One picture that stood out to all of us was of Neal, shirtless on the dive boat, smiling. Luckily Neal and his wife Cindy had driven up from Georgia to join us for our picnic providing us the opportunity to tease Neal in-person about his “model shot.” We joked that Cindy had a copy of the photo blown up to which she adamantly replied, “I do; it sits by my bed.” Neal confirmed it was true.
That Neal’s wife of 30 years has his picture beside her bed is not shocking in the least. In fact, that’s a great place for it! But what she said about the picture blew me away...she said she loves the picture because Neal looks so happy. He was smiling, and he never does that. Wait, what!? That can’t be true! Granted, I’ve only had the pleasure of knowing Neal for the past four months but the week we were together in Utila, and the time I spent with him this past weekend, he smiled the whole time. How could his wife say something like that?

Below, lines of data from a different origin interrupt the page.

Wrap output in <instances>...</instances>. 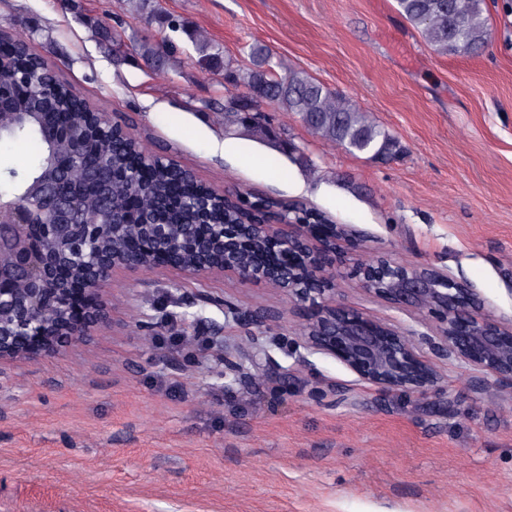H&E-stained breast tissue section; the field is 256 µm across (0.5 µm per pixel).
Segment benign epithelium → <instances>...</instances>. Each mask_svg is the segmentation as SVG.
Wrapping results in <instances>:
<instances>
[{
	"label": "benign epithelium",
	"mask_w": 512,
	"mask_h": 512,
	"mask_svg": "<svg viewBox=\"0 0 512 512\" xmlns=\"http://www.w3.org/2000/svg\"><path fill=\"white\" fill-rule=\"evenodd\" d=\"M14 41L0 34V71L17 68ZM14 87L0 85V133L5 124H22L30 112H7ZM45 201L54 218L65 224L35 219L32 209L15 197L0 194V363L32 360L59 354L68 344L82 339L107 321L100 292L116 269L169 267L188 276H219L236 273L244 282H263L283 293L302 320L304 344L330 356L355 373L359 380L383 394L402 393L427 399L438 383L432 364L419 354L416 340L429 345L435 354L454 357L498 381H512V321H502L484 310V304L469 285L430 266H409L379 257L369 264H357L352 273L363 289L395 308L426 313L436 322V336L420 338L393 325L357 312L336 299V288L327 268L363 247V239L343 224L314 227L288 211V216L266 224H251L249 231L294 258L288 268L252 266L231 259L237 243V226L209 225V232L197 237V225H190L186 238H198L197 250L217 245L224 260H203L192 266L172 264L126 252L120 248L97 258L90 274L70 288L56 282L60 264L47 241L71 230L82 231L73 248L92 244L105 230L86 224L78 194L49 190ZM395 281L389 288L379 283L389 274ZM57 299L71 301L59 324L49 326L42 307ZM279 312L256 307L240 312L246 328L263 327L276 321Z\"/></svg>",
	"instance_id": "obj_1"
}]
</instances>
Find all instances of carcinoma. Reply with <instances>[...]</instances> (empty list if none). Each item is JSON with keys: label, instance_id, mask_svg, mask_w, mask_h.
<instances>
[{"label": "carcinoma", "instance_id": "1", "mask_svg": "<svg viewBox=\"0 0 512 512\" xmlns=\"http://www.w3.org/2000/svg\"><path fill=\"white\" fill-rule=\"evenodd\" d=\"M130 11L138 18L153 21L158 17L157 0H126ZM401 14L416 27L431 48L440 55L473 54L488 43L485 0H397ZM171 31L185 33L194 45L198 63L215 73H224L230 82L243 87V93L229 97L224 103L207 102L205 107L221 112L224 129L235 130L243 123V110L252 109L254 120L249 131L253 138L270 146L288 142L287 130L274 131L265 120L261 107L273 104L285 112L297 115L315 136L343 146L349 152L365 154L387 162L400 153L398 139L374 122L350 100L328 90L322 83L301 70L290 69L285 75L272 62L268 48L253 45L249 49V64L234 66L219 45L175 19L166 18ZM95 37L100 47L123 59L116 36L94 20ZM18 58L29 65L33 78L13 97V111L33 112L36 119L14 127L0 137L6 141L28 139L38 147L33 164L26 170L12 166L3 169L0 194H10L22 186L26 191L51 181L53 170L49 156L63 165V187L77 189L86 212H99V191L91 183L88 170L96 169L112 178V207L119 220L127 224L117 240L108 232L92 246L95 253H108L112 248L139 247L147 243V225L152 222L168 225L178 236L183 224H245L251 216L284 206L275 197H252L234 203L228 199L209 200L202 209L203 198L211 187L199 181H183L174 191V174L167 162L144 171L140 157L149 155L141 141L114 137L105 133L86 113L87 102L68 84L54 78L51 86L56 111L47 112L43 104L46 87L45 60L31 52L27 41L15 39ZM130 54L152 69L173 66V46L154 44L135 36L129 38ZM245 262L263 260L268 264H288V256L271 252L264 244L250 242L238 250ZM90 254L72 257L63 273L71 278L86 274Z\"/></svg>", "mask_w": 512, "mask_h": 512}]
</instances>
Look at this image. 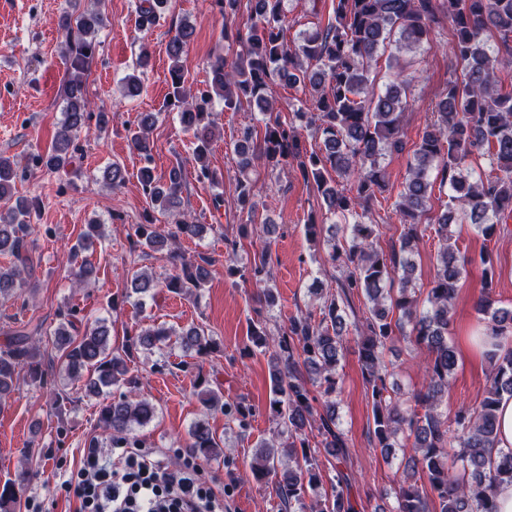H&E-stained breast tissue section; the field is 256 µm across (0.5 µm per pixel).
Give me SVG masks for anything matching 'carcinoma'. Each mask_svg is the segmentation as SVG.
Listing matches in <instances>:
<instances>
[{"label": "carcinoma", "mask_w": 512, "mask_h": 512, "mask_svg": "<svg viewBox=\"0 0 512 512\" xmlns=\"http://www.w3.org/2000/svg\"><path fill=\"white\" fill-rule=\"evenodd\" d=\"M169 0H143L138 25L148 29L168 9ZM253 24L246 33L224 28L240 47L233 61L217 58L210 65L206 89L194 92L186 86L184 54L193 30L183 23L176 28L167 46L170 60V102L181 108L183 125L192 131L193 156L200 180L218 181L208 160L213 131L208 107L218 98L224 109L238 111L242 103L253 102L262 112L272 109L270 83L286 79L308 93L313 111H296L287 119L276 118L265 125L263 137L245 127L232 143L238 157L241 177L237 180V202L253 211L254 184L248 171L257 162L277 168L296 165L302 178L315 186L326 212L344 222L349 234L335 240L329 257L339 263L342 275L336 292L319 296V316L301 313L288 327L270 335L263 327H252L249 341L271 351L272 398L268 411L282 431L288 433V461L283 454L262 441L251 471L260 481H275L284 512H294L309 492L322 483L317 449L322 447L336 460L331 493L311 505L312 512H356L351 500L350 478L341 468L347 462L348 448L336 423L337 397L342 381L337 372L344 349L348 322L346 308L361 295L368 307L366 316L353 322L358 332L361 373L371 396L372 429L370 446L384 455L402 447L399 440L411 442L414 455L406 462L403 477L394 488L396 512H430L438 501L440 512H498L495 491L512 485V449L497 447V407L512 397V309L495 306L490 292L493 275L490 254L481 256L485 291L477 310L486 321L481 336L492 365L486 395L473 410L461 409L453 419L439 411L440 400L448 392L457 366L455 347L448 343L449 313L466 260L451 244V225L469 224L485 240L496 232L497 219L512 214V90L505 92L499 73L512 67V0H336L334 22L324 29L305 34L290 47L284 40L283 0H248ZM445 16L451 23V51L462 65L461 75L448 82L435 103L425 131L413 152L408 176L394 202L403 230L400 252L385 253L376 246L380 225L364 218L388 201L385 193L389 177L381 159L405 145L401 117L408 105L410 82L399 76L375 91L373 65L378 53L388 47L397 51L418 49L428 42L430 30ZM102 9L82 12L63 11L57 26L62 34L61 57L65 78L60 96L63 119L58 123L51 150L33 157V167L65 171L79 149V137L90 119L91 101L87 79L98 55L96 35L105 26ZM498 36V44L487 45V36ZM155 115L143 113L131 132V145L150 159V132ZM306 128L321 140L318 148L307 151L299 129ZM485 156L489 170L473 176L468 160ZM453 191L447 210L434 220L432 228L439 244V259L427 293V307L419 309L416 267L404 254L413 253L420 241L421 217L428 211L431 172ZM17 166L0 154V254L12 261L0 265V300L7 301L35 284L26 279L32 271L35 225L31 205L14 197L12 185ZM349 178L346 187L341 179ZM139 182L152 210L177 213L174 230L159 225L138 224L134 247L160 251L170 243L168 256L175 255L178 239H194L203 225L180 210L185 177L181 166L172 167L165 181L156 180L146 165L139 170ZM83 240L72 248L67 262L73 265L76 283L94 279L95 266L81 257ZM267 249L259 261L242 269L233 268L243 280L264 282L267 275ZM214 260L204 254L180 257L174 273L159 281L146 273L130 277L132 293L155 296L169 293L191 296L203 288ZM61 315L54 330L58 360L72 378L85 377L87 391L125 386L128 392L112 399L100 410L103 432L115 448H134L139 441L132 430L150 421L155 406L138 392L130 375L135 353L148 350L167 337L165 329L144 328L128 338L119 350L110 347L111 328L107 321L80 330L72 317ZM39 328L17 331L0 347V403L15 389L18 371L26 370L31 380L47 383L38 343ZM408 339L425 347L430 357L424 365V389L403 398L390 383L383 360L387 346ZM180 346L199 355L219 351V345L202 326H191L177 333ZM206 409H224L227 423L243 434L249 427V410L238 403L220 402L212 390L203 392ZM189 447L204 458L220 454V445L205 420L189 432ZM27 472L0 487V512H11Z\"/></svg>", "instance_id": "carcinoma-1"}]
</instances>
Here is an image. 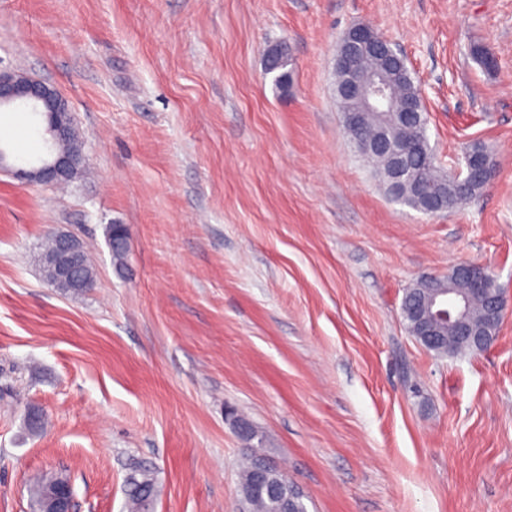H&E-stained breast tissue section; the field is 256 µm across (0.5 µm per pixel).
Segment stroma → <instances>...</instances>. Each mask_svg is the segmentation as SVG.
Here are the masks:
<instances>
[{
    "label": "stroma",
    "instance_id": "1",
    "mask_svg": "<svg viewBox=\"0 0 512 512\" xmlns=\"http://www.w3.org/2000/svg\"><path fill=\"white\" fill-rule=\"evenodd\" d=\"M361 22L403 53L438 163L492 158L461 207L392 201L348 138L334 64ZM0 70L63 94L84 156L65 186L0 172V512L53 474L75 512H128L137 470L149 512H240L231 410L308 512H512V309L472 355L401 316L461 262L512 301V0H0ZM0 147L49 156L20 104ZM62 231L89 247L86 293L39 273ZM109 246L116 266L122 267L128 252V231L122 224L110 225L108 231ZM126 492L132 511L144 512L154 497L155 482L150 474L142 472L140 478L130 477Z\"/></svg>",
    "mask_w": 512,
    "mask_h": 512
}]
</instances>
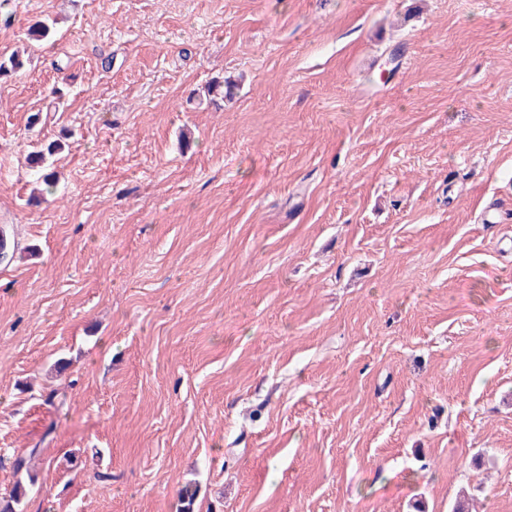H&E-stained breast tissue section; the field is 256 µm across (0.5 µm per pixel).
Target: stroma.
<instances>
[{"mask_svg":"<svg viewBox=\"0 0 512 512\" xmlns=\"http://www.w3.org/2000/svg\"><path fill=\"white\" fill-rule=\"evenodd\" d=\"M47 18L0 82V493L33 448L24 512H512V0H20L0 57Z\"/></svg>","mask_w":512,"mask_h":512,"instance_id":"1","label":"stroma"}]
</instances>
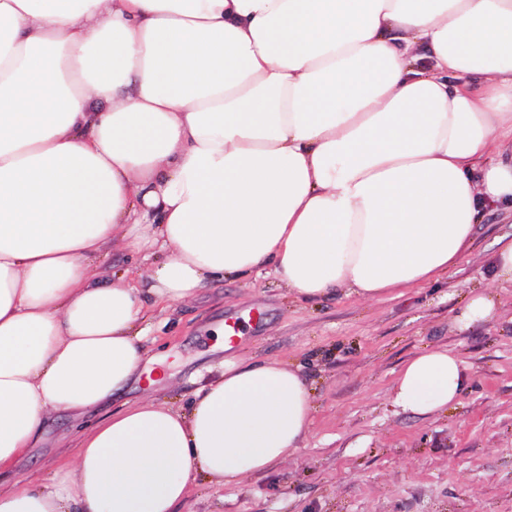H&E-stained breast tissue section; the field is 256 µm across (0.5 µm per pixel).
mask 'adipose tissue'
Returning a JSON list of instances; mask_svg holds the SVG:
<instances>
[{"mask_svg":"<svg viewBox=\"0 0 512 512\" xmlns=\"http://www.w3.org/2000/svg\"><path fill=\"white\" fill-rule=\"evenodd\" d=\"M512 202V0H0V479L53 412H92L66 481L0 512H177L288 461L313 404L277 359H224L187 407L113 406L140 324L229 277L307 303L437 280ZM123 247L148 287L107 279ZM467 375L409 358L427 416ZM148 262L127 250L114 249L109 250L108 256L104 262V270L108 277L124 275L129 269L139 267L145 269Z\"/></svg>","mask_w":512,"mask_h":512,"instance_id":"obj_1","label":"adipose tissue"}]
</instances>
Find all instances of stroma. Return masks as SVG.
<instances>
[{
    "mask_svg": "<svg viewBox=\"0 0 512 512\" xmlns=\"http://www.w3.org/2000/svg\"><path fill=\"white\" fill-rule=\"evenodd\" d=\"M511 239L512 215L491 208L448 274L400 295L303 304L260 275L215 282L156 316L146 356L116 403L150 396L187 405L211 369L238 355L298 367L314 404L305 442L287 462L225 487L196 474L180 512H512V284L493 278L499 245ZM486 289L496 316L459 327V308ZM223 322L239 329L227 349L212 332ZM435 346L461 360L465 390L446 410L402 411L392 401L399 369ZM89 421L53 413L14 479L60 480Z\"/></svg>",
    "mask_w": 512,
    "mask_h": 512,
    "instance_id": "1",
    "label": "stroma"
}]
</instances>
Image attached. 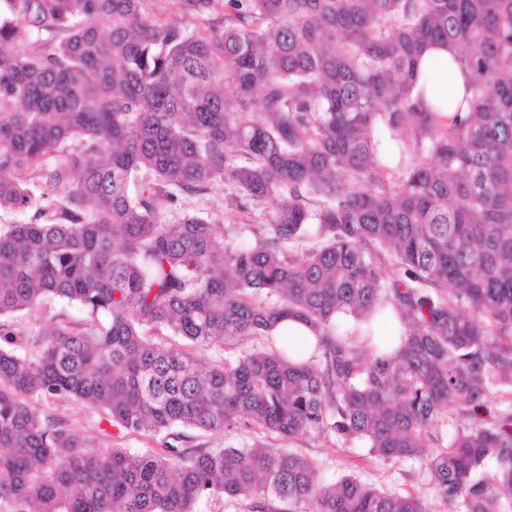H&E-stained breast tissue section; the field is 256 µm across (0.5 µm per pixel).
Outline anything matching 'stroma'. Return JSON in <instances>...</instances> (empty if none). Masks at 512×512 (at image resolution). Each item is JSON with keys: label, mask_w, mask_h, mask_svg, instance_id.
Wrapping results in <instances>:
<instances>
[{"label": "stroma", "mask_w": 512, "mask_h": 512, "mask_svg": "<svg viewBox=\"0 0 512 512\" xmlns=\"http://www.w3.org/2000/svg\"><path fill=\"white\" fill-rule=\"evenodd\" d=\"M230 191L223 183L211 185L207 193L185 198V209L211 215L220 219L231 218L230 232L239 237L251 236L259 228L262 217L259 211H239L229 204ZM85 318L77 306L64 302H52L40 319L18 313L11 321L15 328L26 335H34L42 325L77 326ZM41 416L63 423L68 429L95 441L102 447L124 448L140 452L148 448L161 447L164 436L149 438L113 428L105 413L94 406L71 399H41L36 403ZM180 444L185 448H217L224 446L243 447L255 443L263 444L274 452L287 451L306 456L313 461L323 481L329 482L343 475L357 477L365 484L388 491H409L434 500L435 493L421 474L422 465L414 459L388 462L371 454L365 445L358 442H340L334 436L313 432L291 441L280 440L270 433H257L243 428L230 433L186 431L176 428Z\"/></svg>", "instance_id": "stroma-1"}]
</instances>
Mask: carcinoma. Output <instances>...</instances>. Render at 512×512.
<instances>
[{
  "label": "carcinoma",
  "mask_w": 512,
  "mask_h": 512,
  "mask_svg": "<svg viewBox=\"0 0 512 512\" xmlns=\"http://www.w3.org/2000/svg\"><path fill=\"white\" fill-rule=\"evenodd\" d=\"M438 45L466 75L456 103L412 98ZM216 181L272 207L253 238L181 209ZM0 211L28 214L0 227L9 512H430L259 445L100 447L33 398L149 436L330 432L422 460L450 508L512 512V0H0ZM50 298L85 321L13 327ZM288 319L316 338L305 360Z\"/></svg>",
  "instance_id": "1"
}]
</instances>
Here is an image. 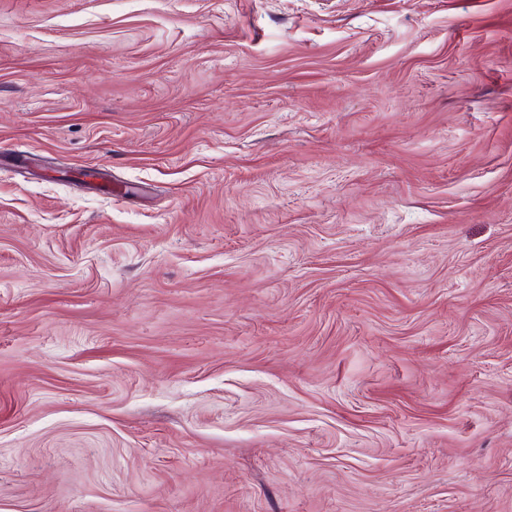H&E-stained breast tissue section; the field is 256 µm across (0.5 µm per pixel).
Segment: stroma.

Cindy and Neal went on to explain that Neal loves diving (don’t all divers, though?); it is a therapeutic activity and underwater he finds peace. That is why Cindy lets Neal dive (a lot) – it is positively impacting him and his outlook on life; it is medicine for his soul that brings healing. And, evidently, he does not smile much when he is not diving. This is a sentiment expressed by many divers, especially by the veterans and service members Diving with Heroes has the pleasure to work with. Scuba diving is medicine, and it provides a unique environment where our injured veterans and service members can experience freedom and find peace.
A recent medical study undertaken by researchers at the University of Sheffield in the UK recently concluded that scuba diving can offer significant therapeutic benefits to combat-wounded military veterans. Participants of their study reported improvement in their levels of anxiety, depression and social functioning after engaging in organized scuba diving activities. Alumni from Diving with Heroes’ programs report the same but our interactions are brief and are largely centered around the sport that we mutually love. I don’t often get to see our hero divers outside of scuba events so to hear a spouse of a diver report that she sees the change in personality and how the sport positively impacts her husband’s life means a lot.
Cindy says it’s her favorite picture of Neal. Now, knowing what I know, it’s also mine.